The Derry News also asked Bernadette McAliskey for her thoughts on current political events in Northern Ireland.

She said: “There’s been a huge level of political corruption everywhere. It’s the result of people being dazzled by new found comforts. The tsunami of finance has corroded independence.

“Patrick Pearse said ‘They think that they have pacified Ireland. They think that they have purchased half of us and intimidated the other half.’ It looks like this was true. It’s also the realisation that war is not returning so stability settles and with it comes corruption. It’s the nature of politics, but I believe that young people looking at the current situation are becoming politically active again.

“I have the joy of having paid employment. I didn’t make money from the war like others. It was the realisation at the age of 55 that I was effectively blacklisted from jobs that made me go out and work for a statutory pension. I’ll work until I am 75-years-old and then I’ll retire.

“I love working with people half my age and even younger than that. It’s those young people that have convinced me that things will reconfigure again and that there is leadership there.

“I said in 1998 that I wasn’t opposed to peace but that it was merely managing the aftermath of conflict not resolving it. People’s heads were filled with an abundance of half-truths and false stories.

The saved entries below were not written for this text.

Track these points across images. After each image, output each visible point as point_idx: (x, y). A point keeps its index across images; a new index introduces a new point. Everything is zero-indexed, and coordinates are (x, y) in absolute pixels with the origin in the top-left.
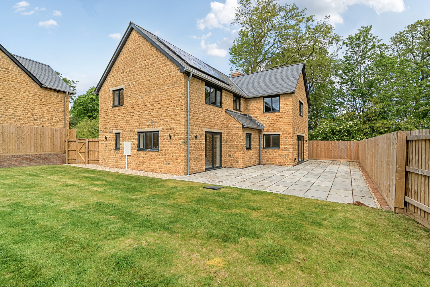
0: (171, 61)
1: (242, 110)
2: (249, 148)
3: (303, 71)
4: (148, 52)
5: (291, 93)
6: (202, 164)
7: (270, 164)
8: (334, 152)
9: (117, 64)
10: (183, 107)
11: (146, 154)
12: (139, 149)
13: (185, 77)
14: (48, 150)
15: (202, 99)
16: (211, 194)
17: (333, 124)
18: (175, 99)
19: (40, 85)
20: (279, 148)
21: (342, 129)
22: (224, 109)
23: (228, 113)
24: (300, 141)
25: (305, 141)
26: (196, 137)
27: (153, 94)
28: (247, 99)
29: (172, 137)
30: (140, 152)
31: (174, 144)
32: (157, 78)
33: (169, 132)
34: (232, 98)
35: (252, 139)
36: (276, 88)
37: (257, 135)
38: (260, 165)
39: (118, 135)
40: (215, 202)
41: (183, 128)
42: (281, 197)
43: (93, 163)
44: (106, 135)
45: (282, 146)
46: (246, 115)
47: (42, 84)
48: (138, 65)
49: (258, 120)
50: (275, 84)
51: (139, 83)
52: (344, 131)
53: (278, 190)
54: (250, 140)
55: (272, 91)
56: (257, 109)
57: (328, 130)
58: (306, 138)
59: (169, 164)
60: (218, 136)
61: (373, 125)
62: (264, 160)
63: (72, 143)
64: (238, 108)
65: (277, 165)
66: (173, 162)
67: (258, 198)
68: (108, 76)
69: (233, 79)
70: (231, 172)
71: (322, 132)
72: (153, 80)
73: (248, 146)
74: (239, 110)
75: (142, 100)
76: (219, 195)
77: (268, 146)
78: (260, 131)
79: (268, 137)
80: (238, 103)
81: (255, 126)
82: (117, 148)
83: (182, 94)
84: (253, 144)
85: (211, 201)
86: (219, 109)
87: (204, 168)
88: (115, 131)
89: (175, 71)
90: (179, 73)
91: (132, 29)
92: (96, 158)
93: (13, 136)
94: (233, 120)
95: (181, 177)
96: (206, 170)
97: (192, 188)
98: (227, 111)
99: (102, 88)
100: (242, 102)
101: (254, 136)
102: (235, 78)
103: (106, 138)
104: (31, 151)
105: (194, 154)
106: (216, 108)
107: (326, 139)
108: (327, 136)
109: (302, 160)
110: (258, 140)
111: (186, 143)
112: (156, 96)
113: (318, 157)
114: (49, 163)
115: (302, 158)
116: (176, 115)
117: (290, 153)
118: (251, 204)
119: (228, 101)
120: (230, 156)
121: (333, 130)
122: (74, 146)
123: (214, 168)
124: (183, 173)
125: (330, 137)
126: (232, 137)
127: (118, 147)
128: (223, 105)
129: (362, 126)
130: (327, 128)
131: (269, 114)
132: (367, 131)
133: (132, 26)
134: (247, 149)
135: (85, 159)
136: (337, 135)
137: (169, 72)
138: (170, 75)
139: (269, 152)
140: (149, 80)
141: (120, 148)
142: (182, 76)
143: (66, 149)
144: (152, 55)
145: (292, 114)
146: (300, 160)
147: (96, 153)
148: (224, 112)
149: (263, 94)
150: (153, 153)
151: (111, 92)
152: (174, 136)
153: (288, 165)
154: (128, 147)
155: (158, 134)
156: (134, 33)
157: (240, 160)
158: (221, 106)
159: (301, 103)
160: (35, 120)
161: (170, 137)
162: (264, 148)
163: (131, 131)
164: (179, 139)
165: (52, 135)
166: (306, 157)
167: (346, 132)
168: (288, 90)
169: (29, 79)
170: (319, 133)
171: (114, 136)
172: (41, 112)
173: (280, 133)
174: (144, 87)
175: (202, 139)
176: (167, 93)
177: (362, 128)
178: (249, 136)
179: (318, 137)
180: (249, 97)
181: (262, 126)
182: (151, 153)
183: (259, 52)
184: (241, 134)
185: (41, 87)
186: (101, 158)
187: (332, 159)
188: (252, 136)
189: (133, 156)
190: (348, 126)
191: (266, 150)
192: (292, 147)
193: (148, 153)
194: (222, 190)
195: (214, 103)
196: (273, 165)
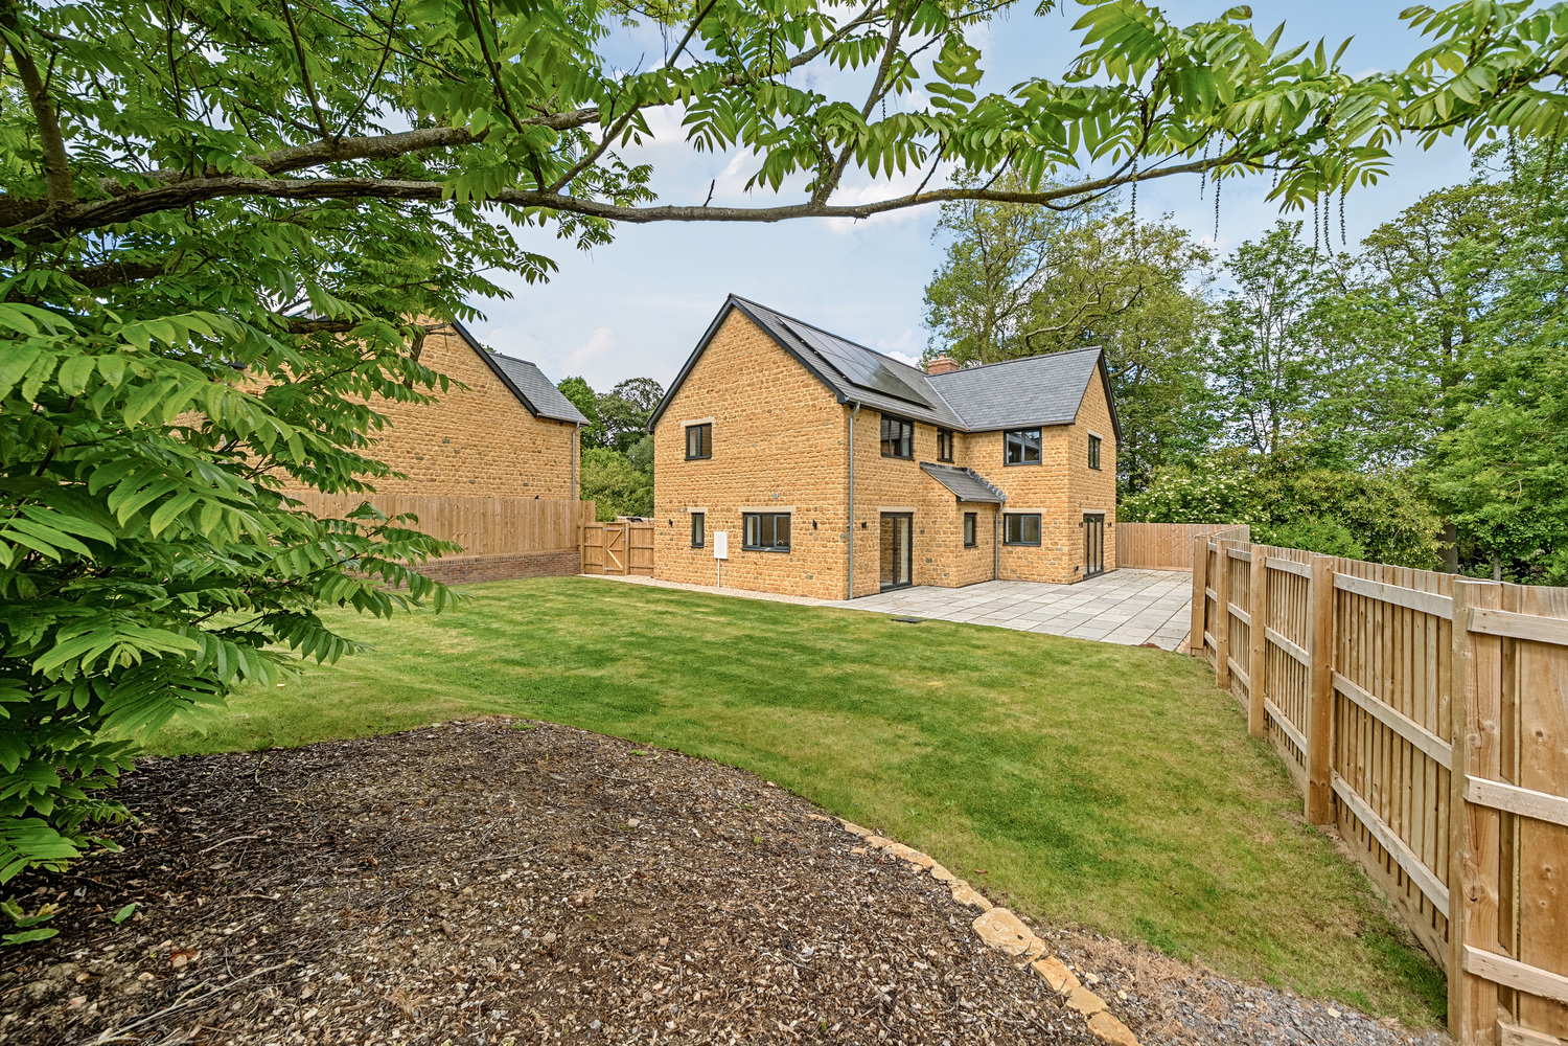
0: (816, 377)
1: (955, 460)
2: (971, 544)
3: (1101, 362)
4: (767, 356)
5: (1066, 425)
6: (874, 579)
7: (1020, 579)
8: (1180, 552)
9: (696, 374)
10: (842, 469)
11: (762, 558)
12: (746, 548)
13: (845, 411)
14: (550, 547)
15: (875, 448)
16: (909, 629)
17: (1186, 481)
18: (826, 453)
19: (534, 412)
20: (1039, 544)
21: (1206, 493)
22: (918, 462)
23: (926, 471)
24: (1092, 525)
25: (1105, 526)
26: (864, 525)
27: (778, 440)
28: (967, 435)
29: (819, 526)
30: (748, 554)
31: (822, 539)
32: (787, 409)
33: (813, 515)
34: (933, 437)
35: (978, 525)
36: (1034, 411)
37: (989, 514)
38: (996, 582)
39: (698, 518)
40: (919, 639)
41: (841, 510)
42: (1025, 635)
43: (639, 574)
44: (669, 516)
45: (1045, 540)
46: (964, 469)
47: (537, 411)
48: (745, 380)
49: (992, 481)
50: (1032, 399)
51: (747, 416)
52: (1213, 498)
53: (1023, 626)
54: (974, 527)
55: (1024, 416)
56: (991, 457)
57: (1171, 495)
58: (1110, 517)
59: (811, 577)
60: (905, 520)
61: (1291, 482)
62: (1005, 569)
63: (594, 531)
64: (947, 456)
65: (1034, 581)
66: (820, 573)
67: (985, 635)
68: (677, 396)
69: (933, 379)
70: (933, 595)
71: (1157, 500)
72: (778, 412)
73: (970, 540)
74: (950, 460)
75: (753, 449)
76: (922, 630)
77: (1015, 538)
78: (996, 506)
79: (1015, 520)
80: (947, 443)
81: (985, 496)
82: (697, 544)
83: (839, 443)
84: (980, 536)
85: (911, 637)
86: (907, 463)
87: (878, 586)
88: (691, 509)
89: (824, 398)
90: (833, 402)
91: (732, 306)
92: (646, 564)
93: (498, 519)
94: (936, 485)
95: (840, 603)
96: (883, 590)
97: (872, 621)
98: (923, 466)
99: (662, 420)
100: (956, 441)
101: (984, 518)
102: (938, 378)
103: (671, 523)
104: (524, 548)
105: (860, 559)
106: (902, 462)
107: (1166, 518)
108: (1170, 510)
109: (1098, 568)
110: (992, 525)
111: (847, 539)
112: (784, 443)
113: (1141, 563)
114: (552, 574)
115: (1099, 564)
116: (827, 483)
117: (1063, 554)
118: (974, 642)
119: (925, 445)
120: (929, 561)
121: (1184, 497)
122: (596, 538)
123: (897, 586)
124: (840, 595)
125: (1177, 513)
126: (934, 522)
127: (699, 540)
128: (915, 455)
129: (1262, 486)
130: (1168, 490)
131: (1016, 469)
132: (1274, 496)
133: (732, 301)
134: (967, 546)
135: (623, 563)
136: (1195, 508)
137: (812, 400)
138: (814, 405)
139: (1017, 553)
140: (769, 411)
141: (702, 544)
142: (840, 410)
143: (581, 542)
144: (775, 363)
145: (1069, 469)
146: (1092, 570)
147: (647, 553)
148: (917, 469)
149: (1003, 425)
150: (778, 556)
151: (683, 430)
152: (823, 523)
153: (1060, 582)
154: (721, 542)
155: (788, 520)
156: (735, 315)
157: (952, 571)
158: (911, 458)
159: (1094, 440)
160: (526, 485)
161: (815, 525)
162: (1005, 543)
163: (729, 510)
164: (833, 530)
165: (558, 515)
166: (1109, 561)
167: (1218, 502)
168: (1060, 418)
169: (515, 403)
170: (1151, 503)
171: (689, 518)
172: (534, 469)
173: (1042, 511)
174: (758, 423)
175: (875, 529)
176: (808, 440)
177: (1263, 490)
178: (971, 518)
179: (1147, 512)
180: (971, 429)
181: (1001, 493)
182: (773, 556)
183: (999, 291)
184: (954, 514)
185: (535, 416)
186: (659, 563)
187: (1176, 568)
188: (978, 518)
189: (733, 562)
190: (1222, 486)
191: (1010, 548)
192: (1068, 543)
193: (766, 555)
194: (924, 624)
195: (898, 454)
196: (1026, 580)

Young people were fed a false narrative about how the war was won.

“My timing was out. I said it would take 15 years before going back to war was mentioned again, in fact it's taken 20 years.”

So, what of the future?

“I used to talk about Betty Sinclair being a veteran, like people talk about me now,’ laughed Bernadette.

“But there are people out there now at 15 or 16-year-olds looking at a much broader range of diversity.

"From there a new leadership will emerge. I love it when there’s a sit down protest on a street or a building is taken over in protest. It’s direct action and it does my heart good. It’s showing a building strength and community relationships.

“There again, we still have British intelligence holding back justice and diverting people into petty squabbles down dark side streets.

“But, we will overcome that too. So, that’s why we need to look more to the future than to the past,” she said.